La CNSS pourra encore gérer ses 13 polycliniques jusqu’en décembre 2014

Le cabinet BearingPoint Maroc sélectionné pour une étude stratégique devant servir de base à  la restructuration. Les polycliniques ont soigné 600 000 patients, effectué 21 000 opérations et assuré 50000 séances de dialyse en 2013.

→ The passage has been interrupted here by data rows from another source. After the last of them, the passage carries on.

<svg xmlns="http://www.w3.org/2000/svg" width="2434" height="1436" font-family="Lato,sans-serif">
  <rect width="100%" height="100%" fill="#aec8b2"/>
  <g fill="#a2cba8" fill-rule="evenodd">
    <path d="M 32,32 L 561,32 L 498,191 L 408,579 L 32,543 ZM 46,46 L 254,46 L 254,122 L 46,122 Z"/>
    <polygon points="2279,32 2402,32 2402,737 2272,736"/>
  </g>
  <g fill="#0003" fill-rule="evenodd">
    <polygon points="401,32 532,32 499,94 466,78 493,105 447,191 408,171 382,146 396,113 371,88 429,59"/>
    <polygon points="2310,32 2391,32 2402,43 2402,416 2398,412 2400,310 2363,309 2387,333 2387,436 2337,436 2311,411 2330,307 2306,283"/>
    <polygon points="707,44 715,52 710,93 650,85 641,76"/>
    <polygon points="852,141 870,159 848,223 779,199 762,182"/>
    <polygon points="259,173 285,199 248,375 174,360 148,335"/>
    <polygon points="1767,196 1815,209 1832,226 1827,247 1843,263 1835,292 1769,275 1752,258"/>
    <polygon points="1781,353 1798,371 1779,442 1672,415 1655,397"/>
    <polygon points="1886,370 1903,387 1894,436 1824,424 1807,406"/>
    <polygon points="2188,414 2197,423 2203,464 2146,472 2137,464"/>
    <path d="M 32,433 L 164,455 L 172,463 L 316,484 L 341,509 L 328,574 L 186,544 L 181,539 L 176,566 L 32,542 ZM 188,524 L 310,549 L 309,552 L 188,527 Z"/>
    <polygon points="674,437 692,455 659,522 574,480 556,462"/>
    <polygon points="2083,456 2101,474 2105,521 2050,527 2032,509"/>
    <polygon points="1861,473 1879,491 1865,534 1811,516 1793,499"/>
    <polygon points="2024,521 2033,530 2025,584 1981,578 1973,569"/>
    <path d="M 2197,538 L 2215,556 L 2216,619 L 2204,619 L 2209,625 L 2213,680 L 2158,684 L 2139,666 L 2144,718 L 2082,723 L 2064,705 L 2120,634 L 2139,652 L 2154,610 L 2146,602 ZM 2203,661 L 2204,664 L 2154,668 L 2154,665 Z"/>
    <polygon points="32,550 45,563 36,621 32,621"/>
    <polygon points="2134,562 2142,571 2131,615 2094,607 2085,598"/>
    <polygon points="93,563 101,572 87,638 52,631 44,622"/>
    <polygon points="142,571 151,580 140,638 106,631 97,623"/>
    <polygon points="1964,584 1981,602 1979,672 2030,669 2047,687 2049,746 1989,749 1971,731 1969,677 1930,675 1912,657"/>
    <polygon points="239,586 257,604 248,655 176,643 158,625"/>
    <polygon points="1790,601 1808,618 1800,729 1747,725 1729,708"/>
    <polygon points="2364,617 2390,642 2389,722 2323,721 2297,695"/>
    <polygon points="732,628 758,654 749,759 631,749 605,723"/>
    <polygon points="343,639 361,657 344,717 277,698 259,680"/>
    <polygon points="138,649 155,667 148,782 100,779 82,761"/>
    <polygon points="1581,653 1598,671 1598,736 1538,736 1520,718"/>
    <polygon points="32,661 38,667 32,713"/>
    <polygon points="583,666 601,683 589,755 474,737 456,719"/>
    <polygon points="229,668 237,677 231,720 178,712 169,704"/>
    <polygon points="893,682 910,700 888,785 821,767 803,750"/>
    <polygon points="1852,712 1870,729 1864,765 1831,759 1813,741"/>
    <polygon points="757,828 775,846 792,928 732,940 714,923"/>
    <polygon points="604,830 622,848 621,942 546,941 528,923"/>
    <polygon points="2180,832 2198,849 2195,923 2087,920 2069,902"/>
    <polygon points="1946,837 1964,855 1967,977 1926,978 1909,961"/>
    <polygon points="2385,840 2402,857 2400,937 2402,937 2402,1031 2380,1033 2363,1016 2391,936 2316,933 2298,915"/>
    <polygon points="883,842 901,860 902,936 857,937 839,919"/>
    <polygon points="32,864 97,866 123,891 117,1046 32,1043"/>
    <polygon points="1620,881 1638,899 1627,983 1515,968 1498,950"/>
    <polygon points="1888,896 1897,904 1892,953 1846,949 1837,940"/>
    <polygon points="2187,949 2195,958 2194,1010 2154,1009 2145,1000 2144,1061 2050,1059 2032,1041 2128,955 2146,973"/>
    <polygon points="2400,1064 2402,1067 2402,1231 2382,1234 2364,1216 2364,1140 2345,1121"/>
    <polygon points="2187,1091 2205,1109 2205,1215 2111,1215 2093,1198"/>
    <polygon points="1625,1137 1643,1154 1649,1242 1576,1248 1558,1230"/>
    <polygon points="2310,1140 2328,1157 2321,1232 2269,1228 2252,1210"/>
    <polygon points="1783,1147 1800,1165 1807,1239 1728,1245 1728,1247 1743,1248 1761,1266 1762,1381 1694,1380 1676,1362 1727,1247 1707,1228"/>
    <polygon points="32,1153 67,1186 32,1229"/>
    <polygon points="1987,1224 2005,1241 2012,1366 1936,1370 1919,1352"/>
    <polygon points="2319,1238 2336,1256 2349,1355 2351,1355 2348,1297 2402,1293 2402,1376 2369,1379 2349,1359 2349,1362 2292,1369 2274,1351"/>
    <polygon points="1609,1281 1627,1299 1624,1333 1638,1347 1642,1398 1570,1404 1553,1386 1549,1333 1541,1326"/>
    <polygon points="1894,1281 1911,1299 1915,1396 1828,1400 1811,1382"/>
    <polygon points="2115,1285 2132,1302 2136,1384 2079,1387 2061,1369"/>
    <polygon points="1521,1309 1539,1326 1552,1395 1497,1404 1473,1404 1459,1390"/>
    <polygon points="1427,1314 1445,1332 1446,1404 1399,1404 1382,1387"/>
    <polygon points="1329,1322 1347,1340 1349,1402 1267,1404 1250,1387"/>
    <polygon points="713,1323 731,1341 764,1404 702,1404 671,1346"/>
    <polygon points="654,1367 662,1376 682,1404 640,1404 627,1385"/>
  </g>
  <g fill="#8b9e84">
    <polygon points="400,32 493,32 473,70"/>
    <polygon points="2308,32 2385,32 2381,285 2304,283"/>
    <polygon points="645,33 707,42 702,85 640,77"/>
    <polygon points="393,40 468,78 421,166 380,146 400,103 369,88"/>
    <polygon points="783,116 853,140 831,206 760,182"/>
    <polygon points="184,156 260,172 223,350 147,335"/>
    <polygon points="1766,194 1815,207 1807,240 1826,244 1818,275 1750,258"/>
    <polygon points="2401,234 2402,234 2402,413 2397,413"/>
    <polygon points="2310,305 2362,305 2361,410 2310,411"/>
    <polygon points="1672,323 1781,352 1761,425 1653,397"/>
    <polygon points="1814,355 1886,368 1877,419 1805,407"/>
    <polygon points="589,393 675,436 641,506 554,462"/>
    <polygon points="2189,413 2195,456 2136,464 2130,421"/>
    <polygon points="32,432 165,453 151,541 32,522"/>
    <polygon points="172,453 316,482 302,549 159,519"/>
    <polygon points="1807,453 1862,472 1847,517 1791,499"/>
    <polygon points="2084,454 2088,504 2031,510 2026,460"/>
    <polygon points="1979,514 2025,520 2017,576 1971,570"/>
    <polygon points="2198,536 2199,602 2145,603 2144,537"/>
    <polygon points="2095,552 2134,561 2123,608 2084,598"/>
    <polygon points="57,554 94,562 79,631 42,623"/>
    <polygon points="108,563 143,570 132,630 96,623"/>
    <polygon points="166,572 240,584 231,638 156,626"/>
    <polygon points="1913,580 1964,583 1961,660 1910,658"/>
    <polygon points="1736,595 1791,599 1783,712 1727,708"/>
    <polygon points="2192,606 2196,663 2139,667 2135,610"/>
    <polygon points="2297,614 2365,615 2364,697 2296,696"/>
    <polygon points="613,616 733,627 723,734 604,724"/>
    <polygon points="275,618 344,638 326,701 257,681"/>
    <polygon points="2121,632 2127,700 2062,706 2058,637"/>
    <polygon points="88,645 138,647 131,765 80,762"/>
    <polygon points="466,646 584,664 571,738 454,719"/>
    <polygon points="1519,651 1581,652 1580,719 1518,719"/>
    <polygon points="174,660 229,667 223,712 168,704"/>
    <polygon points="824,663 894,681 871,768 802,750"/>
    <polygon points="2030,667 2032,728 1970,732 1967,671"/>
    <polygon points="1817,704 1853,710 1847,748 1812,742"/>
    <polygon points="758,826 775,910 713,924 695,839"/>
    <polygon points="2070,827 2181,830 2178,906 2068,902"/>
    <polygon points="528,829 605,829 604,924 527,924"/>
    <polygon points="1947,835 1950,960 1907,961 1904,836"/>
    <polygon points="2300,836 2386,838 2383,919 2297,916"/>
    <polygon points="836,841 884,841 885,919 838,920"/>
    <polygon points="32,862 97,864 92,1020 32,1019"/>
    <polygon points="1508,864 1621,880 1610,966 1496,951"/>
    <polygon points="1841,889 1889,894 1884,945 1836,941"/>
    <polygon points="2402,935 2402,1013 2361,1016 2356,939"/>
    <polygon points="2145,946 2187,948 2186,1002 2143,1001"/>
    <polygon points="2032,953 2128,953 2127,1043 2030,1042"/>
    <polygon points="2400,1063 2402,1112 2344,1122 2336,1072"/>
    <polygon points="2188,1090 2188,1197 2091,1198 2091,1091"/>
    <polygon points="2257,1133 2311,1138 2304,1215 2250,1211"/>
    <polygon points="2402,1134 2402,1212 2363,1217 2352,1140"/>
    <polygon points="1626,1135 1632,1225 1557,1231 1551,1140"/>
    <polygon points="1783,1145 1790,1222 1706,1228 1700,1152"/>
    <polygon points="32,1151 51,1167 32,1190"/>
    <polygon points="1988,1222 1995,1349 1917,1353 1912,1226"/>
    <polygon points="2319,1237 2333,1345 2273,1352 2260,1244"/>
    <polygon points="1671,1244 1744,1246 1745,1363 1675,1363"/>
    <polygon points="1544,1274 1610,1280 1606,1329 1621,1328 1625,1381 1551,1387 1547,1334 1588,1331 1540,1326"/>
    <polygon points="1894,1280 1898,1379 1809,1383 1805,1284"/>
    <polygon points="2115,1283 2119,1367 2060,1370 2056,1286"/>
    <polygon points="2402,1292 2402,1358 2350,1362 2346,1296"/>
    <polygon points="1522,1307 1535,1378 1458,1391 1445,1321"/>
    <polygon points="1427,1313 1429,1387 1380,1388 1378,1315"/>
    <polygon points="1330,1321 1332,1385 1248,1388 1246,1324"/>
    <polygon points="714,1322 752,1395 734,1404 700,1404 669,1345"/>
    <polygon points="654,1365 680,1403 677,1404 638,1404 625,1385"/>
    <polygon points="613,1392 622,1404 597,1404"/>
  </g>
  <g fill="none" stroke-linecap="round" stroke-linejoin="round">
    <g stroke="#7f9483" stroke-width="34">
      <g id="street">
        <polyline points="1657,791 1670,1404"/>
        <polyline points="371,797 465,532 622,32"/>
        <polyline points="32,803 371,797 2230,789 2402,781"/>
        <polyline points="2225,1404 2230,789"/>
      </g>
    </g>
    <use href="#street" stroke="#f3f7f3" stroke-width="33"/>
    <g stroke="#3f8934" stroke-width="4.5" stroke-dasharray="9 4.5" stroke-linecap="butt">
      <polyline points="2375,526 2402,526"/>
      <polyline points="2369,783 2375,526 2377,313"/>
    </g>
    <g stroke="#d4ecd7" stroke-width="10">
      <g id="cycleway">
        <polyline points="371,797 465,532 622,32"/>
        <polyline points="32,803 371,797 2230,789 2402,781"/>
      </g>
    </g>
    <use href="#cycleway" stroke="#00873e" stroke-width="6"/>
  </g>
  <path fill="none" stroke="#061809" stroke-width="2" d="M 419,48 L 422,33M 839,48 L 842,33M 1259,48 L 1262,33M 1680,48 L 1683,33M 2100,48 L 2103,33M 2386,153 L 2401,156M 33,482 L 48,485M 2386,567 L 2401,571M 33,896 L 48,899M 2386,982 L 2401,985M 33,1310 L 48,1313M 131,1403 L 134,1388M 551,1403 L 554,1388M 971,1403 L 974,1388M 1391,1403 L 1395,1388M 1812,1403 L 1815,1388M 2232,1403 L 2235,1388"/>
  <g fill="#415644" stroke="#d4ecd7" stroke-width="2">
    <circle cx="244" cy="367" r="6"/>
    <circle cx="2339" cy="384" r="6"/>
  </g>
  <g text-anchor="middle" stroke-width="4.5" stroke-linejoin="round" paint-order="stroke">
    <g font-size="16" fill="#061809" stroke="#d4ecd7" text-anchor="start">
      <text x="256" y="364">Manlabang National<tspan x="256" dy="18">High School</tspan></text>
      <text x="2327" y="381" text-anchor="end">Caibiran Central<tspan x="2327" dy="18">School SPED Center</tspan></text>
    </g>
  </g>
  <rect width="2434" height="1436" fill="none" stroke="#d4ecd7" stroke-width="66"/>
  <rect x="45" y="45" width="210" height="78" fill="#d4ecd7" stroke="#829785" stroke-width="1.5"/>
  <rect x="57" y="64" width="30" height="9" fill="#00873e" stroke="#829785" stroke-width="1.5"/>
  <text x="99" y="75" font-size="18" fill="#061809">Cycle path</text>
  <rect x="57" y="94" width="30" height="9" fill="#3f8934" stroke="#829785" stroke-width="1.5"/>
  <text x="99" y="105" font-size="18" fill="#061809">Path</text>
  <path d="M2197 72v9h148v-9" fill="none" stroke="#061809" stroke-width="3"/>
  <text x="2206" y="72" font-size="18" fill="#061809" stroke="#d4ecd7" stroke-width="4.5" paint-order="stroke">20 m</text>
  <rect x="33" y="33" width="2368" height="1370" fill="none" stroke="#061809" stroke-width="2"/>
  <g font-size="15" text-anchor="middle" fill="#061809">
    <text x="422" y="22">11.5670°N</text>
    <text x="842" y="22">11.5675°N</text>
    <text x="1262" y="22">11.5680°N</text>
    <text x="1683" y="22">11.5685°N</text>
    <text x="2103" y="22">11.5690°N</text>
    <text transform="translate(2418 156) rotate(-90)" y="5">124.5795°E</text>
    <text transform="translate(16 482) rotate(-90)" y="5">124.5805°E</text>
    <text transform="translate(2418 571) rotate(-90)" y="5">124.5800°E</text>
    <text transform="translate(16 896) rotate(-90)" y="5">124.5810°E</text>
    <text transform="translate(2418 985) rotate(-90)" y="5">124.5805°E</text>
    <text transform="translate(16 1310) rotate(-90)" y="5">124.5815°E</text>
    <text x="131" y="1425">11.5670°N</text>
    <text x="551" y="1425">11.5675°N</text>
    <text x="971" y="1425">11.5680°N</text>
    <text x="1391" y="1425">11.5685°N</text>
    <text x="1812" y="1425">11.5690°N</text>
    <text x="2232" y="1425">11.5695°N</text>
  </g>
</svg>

C’est BearingPoint Maroc, antenne de BearingPoint, société européenne de conseil, qui a été sélectionné pour la réalisation de l’étude stratégique des 13 polycliniques de la Caisse nationale de sécurité sociale (CNSS), qui avait lancé un appel d’offres dans ce sens en août 2013. Ce cabinet dispose d’une longue expérience dans le secteur de la santé puisqu’il a souvent eu à accompagner, en France et ailleurs, ses clients (les ministères, collectivités locales, hôpitaux et organismes sociaux) dans la transformation de leur organisation et la mise en œuvre de leurs projets stratégiques. Il a 5 mois pour mener cette étude dont les recommandations serviront de base pour une restructuration visant, entre autres, l’amélioration de la qualité des soins et la consolidation de la place des polycliniques dans le secteur de la santé.

C’est une nouvelle étape dans le dossier des polycliniques dont la gestion ne doit plus être du ressort de la CNSS, en vertu de l’article 44 de la loi 65-00 sur l’Assurance maladie obligatoire (AMO). Cette loi, promulguée en 2005, avait prévu un délai de trois ans pour que la caisse puisse trouver un repreneur. Jusque-là, rien. Entre-temps, ce délai a été repoussé deux fois. Le groupe espagnol «USP» Hospitales, retenu après un appel d’offres international lancé en 2007 et seul opérateur avec lequel des discussions sérieuses avaient été entamées, avait jeté l’éponge en raison d’un désaccord sur les conditions financières.

La gestion déléguée de moins en moins probable

A nouveau, la CNSS a jusqu’en décembre 2014 pour trouver une solution. Si depuis 2005 la gestion déléguée était la solution adéquate pour se conformer à la loi, il semble que cette piste pourrait être écartée. Et ceci pour trois raisons : la crise -elle n’en finit pas de mettre à mal l’économie européenne et rend quasiment impossible l’intérêt d’un investissement dans le secteur de la santé-, la difficulté d’avoir les garanties nécessaires pour sauvegarder les acquis sociaux et la résistance du milieu syndical pour qui la gestion des polycliniques doit rester au niveau de la CNSS.

A défaut de la gestion déléguée, deux autres scénarios pourraient être envisagés : la création d’une entité autonome de la CNSS ou alors s’inspirer du modèle tunisien et laisser la gestion à la caisse. En attendant, on retiendra qu’en 2013 les 13 polycliniques ont soigné 600 000 patients, effectué 21 000 opérations et assuré 50 000 séances de dialyse. Les accouchements enregistrés en 2013 sont au nombre de 10 000. Le chiffre d’affaires global s’est élevé à 394 MDH.